ACTIVITY A:
According to the essay on shark attacks and sexual violence, what percentage of rape accusations turn out to be false?

GIVEN PASSAGE:

***

Let’s talk about shark attacks
Do you know the odds of being attacked by a shark? They’re around 1 in 4 million — but you wouldn’t know that when the occasional shark attack does pop up. Suddenly, everywhere you look, the news is talking about shark attacks. This creates a cognitive bias that makes us think that shark attacks are more common than they are — and makes you resistant when facts state otherwise.
The same thing happens with rape. Stories of convicted rapists don’t really make the news — and not just because they rarely get convicted (for every 1,000 rapes, 994 will go unpunished.¹ Think about that for a moment). When we think about rape victims in the news, we think about the now discredited and retracted Rolling Stone article about a fraternity gang rape. We remember the three lacrosse players from Duke University, falsely accused. And when a victim does come forward, that same cognitive bias that makes us believe shark attacks are common make us believe that false cries of rape are common, too, despite statistics. Why? Because those are the stories that make the news and therefore are the ones that find permanence in our memories.
1 in 4 million will experience a shark attack. 1 in 6 women will experience rape or attempted rape. Only 2-8% of rape accusations turn out to be false according to the National Sexual Violence Research Center.
Surviving as a victim
I attended Christendom College, in Front Royal, VA, from 2008 – 2012. I liked it because it was small and Catholic and my oldest brother was there too. In 2009, I started dating a classmate of mine. Five days later, on October 2, 2009, he raped me in a car on Skyline Drive. He wasn’t expelled for his crime but he finally did drop out of college just before the end of the fall semester in 2011, just over 2 years later.
I sat in class with my rapist. I took exams with my rapist. I walked by his dorm every day, multiple times a day.Today, I have depression, anxiety, PTSD, as well as suffering the natural, physiological response to rape, which has become so common that they’ve given it a name: rape trauma syndrome. Today, I remind myself to breathe when someone hugs me. Today, I often scream in the middle of the night because most nights my dreams are bad. I am grateful that I no longer see my rapist’s face in my sleep but sometimes my brain replaces him with the faces of other men I know.
Surviving rape isn’t a single milestone; it’s an everyday occurrence. Every day, I survive a little bit longer. Every day, 1 in 6 women survives a little bit longer. This isn’t just about my story, but about all of us: the survivors and our allies, friends and families who stand beside us.
A common way for victims to initially describe their rape is along the lines of “we had sex and I didn’t want to.” I did this; and I’ve seen it come up in many other survivor stories. There’s so much guilt and shame attached already — accepting the word rape is another blow to your stomach. I tried to tell a few people that “he had sex with me but I didn’t have sex with him; I didn’t want it to happen.” With a lot of hindsight and forgiveness, I understand why they didn’t believe me; but they should have. The people we came forward to should have all believed us. But humans don’t have an easy time accepting horrific truths. Not when we’re victims of it and not when we’re hearing someone else’s story.
There is not an epidemic of shark attacks
Every 98 seconds, someone in the United States is sexually assaulted. 1 in 6 women is the victim of attempted or completed rape.³ 7 in 10 rapes are committed by someone the victim knows, a statistic which is even higher if the victim is a minor.⁴ We need to be believed. We need to be accepted. We need to be shown that the burden of shame isn’t on our shoulders. There is not an epidemic of men and women seeking attention by announcing that their very dignity as a human being has been violated, that they have been reduced down to little more than an object for someone else’s power trip and pleasure. There is not an epidemic of shark attacks. The real epidemic is that of sexual violence.

***

STUDY MATERIAL:

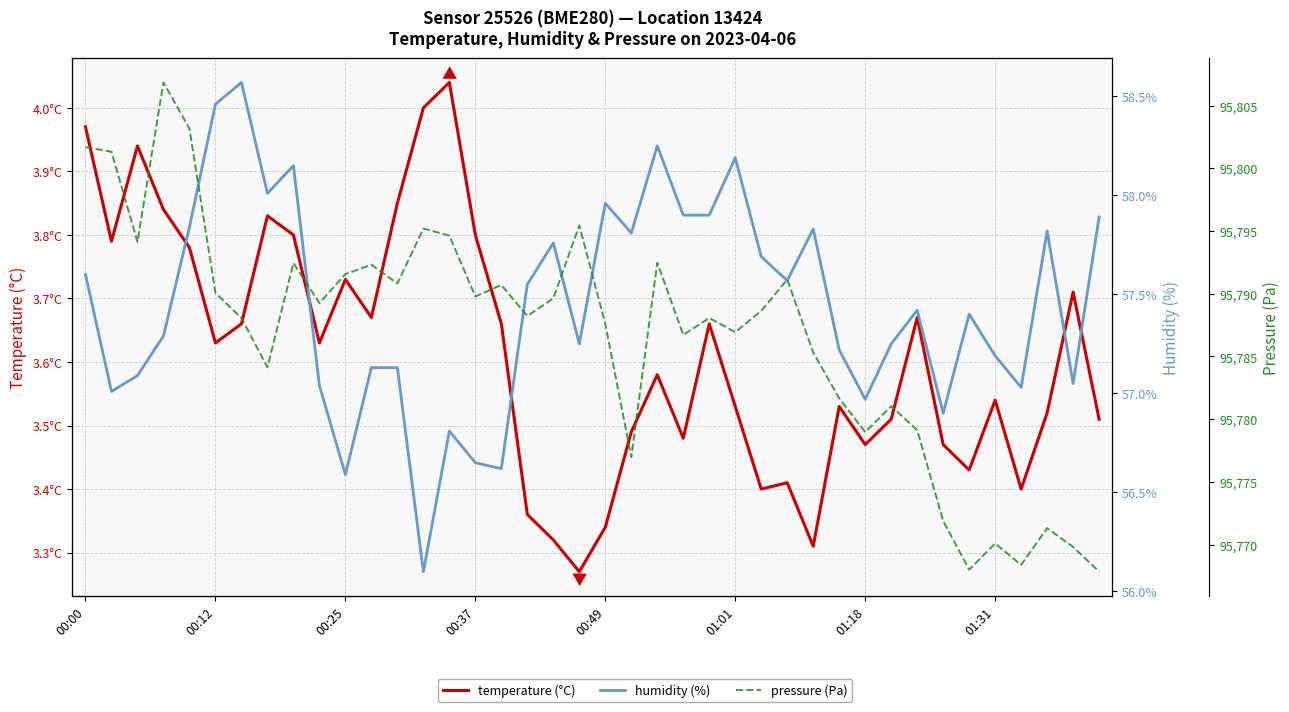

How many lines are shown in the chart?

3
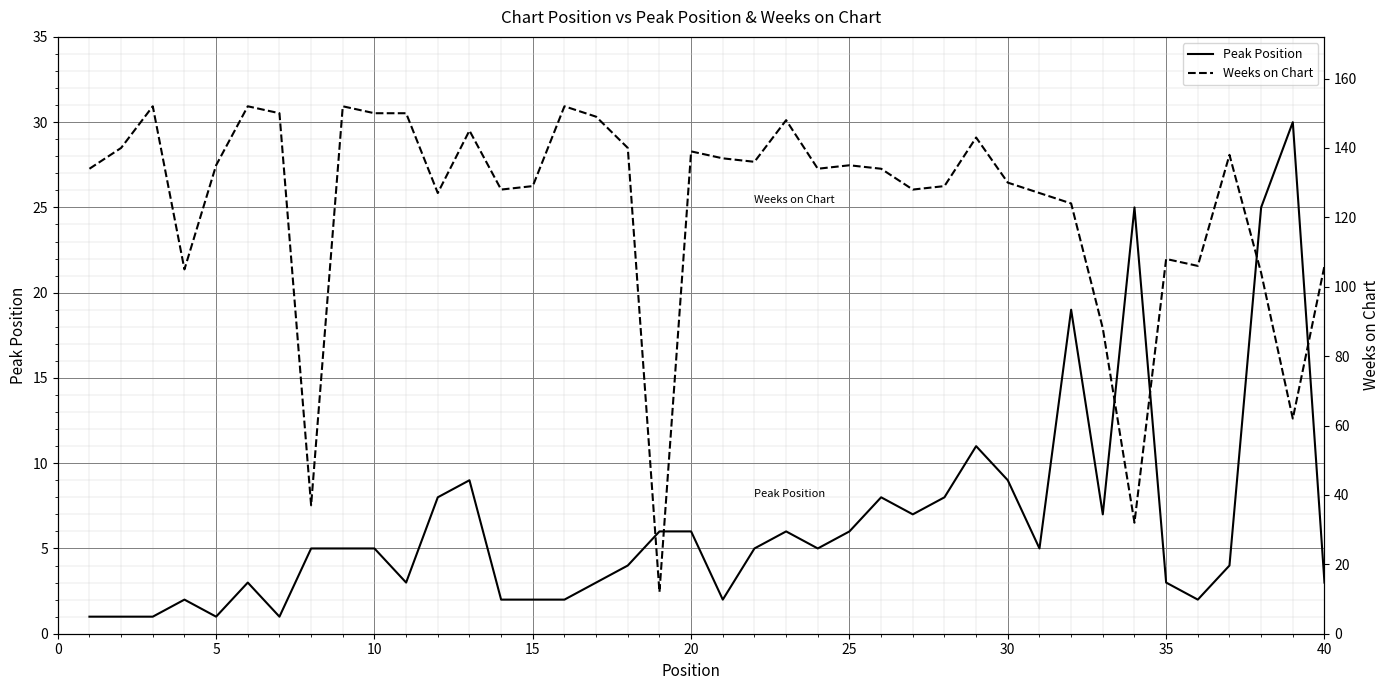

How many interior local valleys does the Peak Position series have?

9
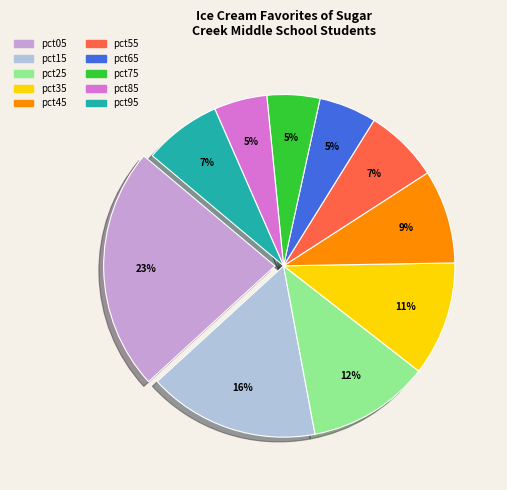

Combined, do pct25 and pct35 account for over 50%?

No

***

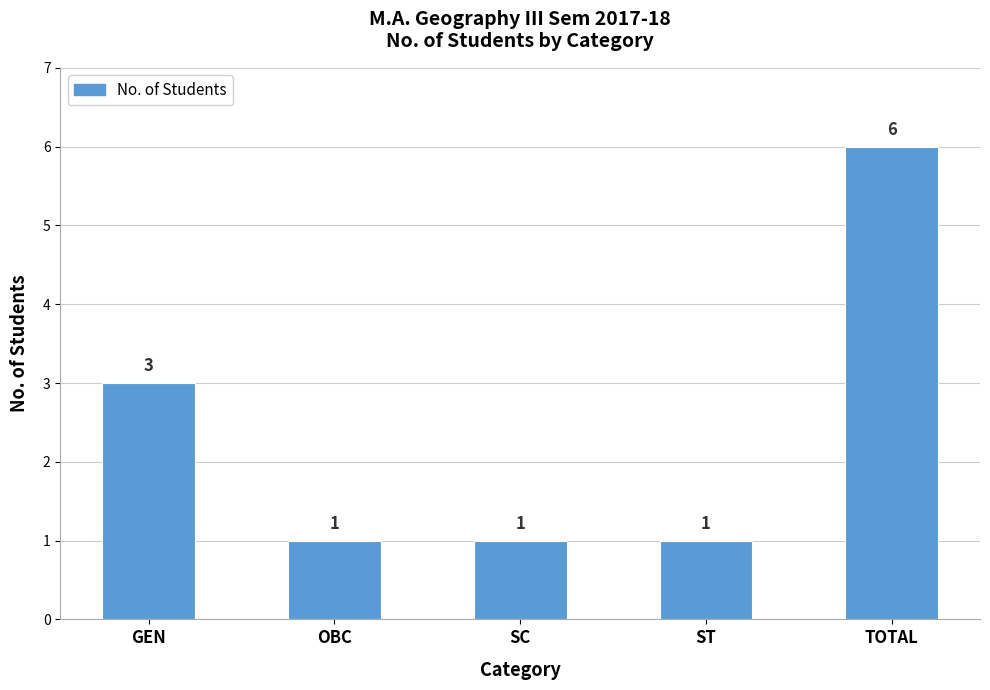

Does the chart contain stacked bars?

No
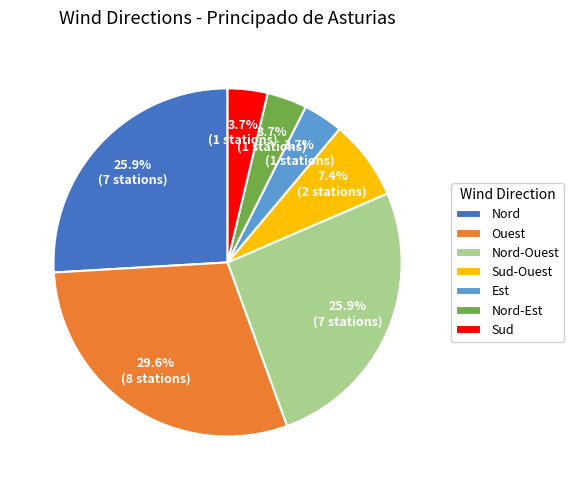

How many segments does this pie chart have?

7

***

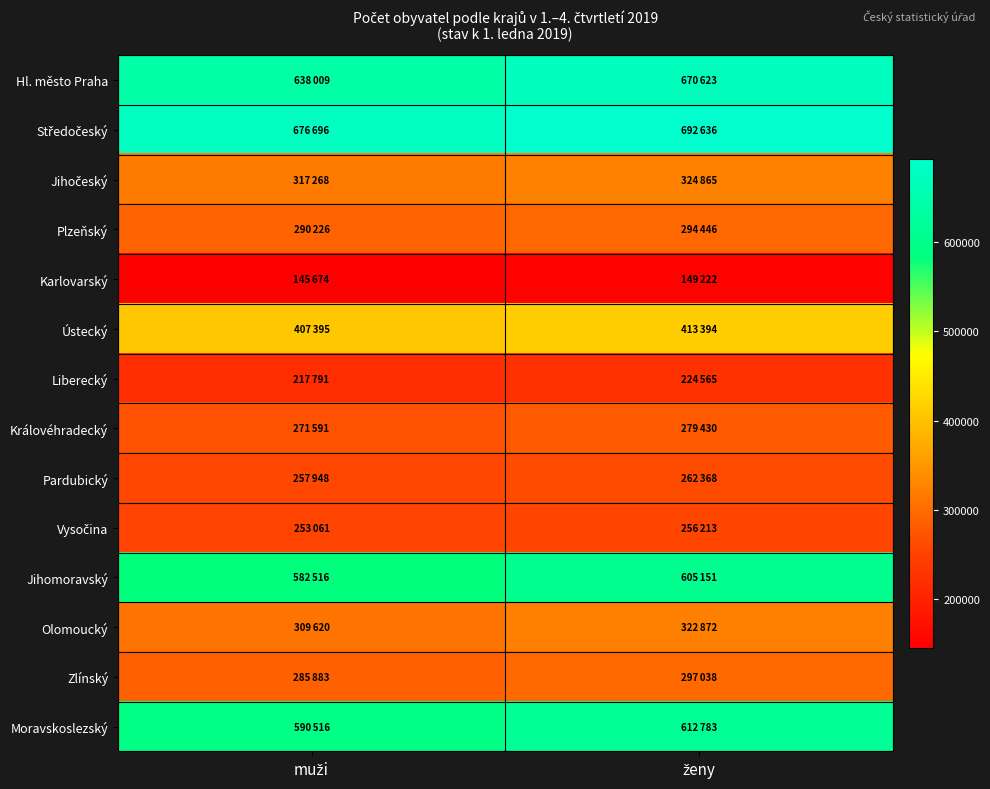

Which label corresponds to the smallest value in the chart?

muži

***

ACTIVITY B:
Lay out the stretch of the entries from the line containing "How many lines are shown in the chart?" through the line containing "Combined, do pct25" as a Markdown table with the columns Row and Line, numbering each line and omitting blank lines. Leave the pictures out of the table.

PROBLEM SOLUTION A:
Only 2-8%, according to the National Sexual Violence Research Center.

PROBLEM SOLUTION B:
| Row | Line |
|---|---|
| 1 | How many lines are shown in the chart? |
| 2 | 3 |
| 3 | How many interior local valleys does the Peak Position series have? |
| 4 | 9 |
| 5 | Combined, do pct25 and pct35 account for over 50%? |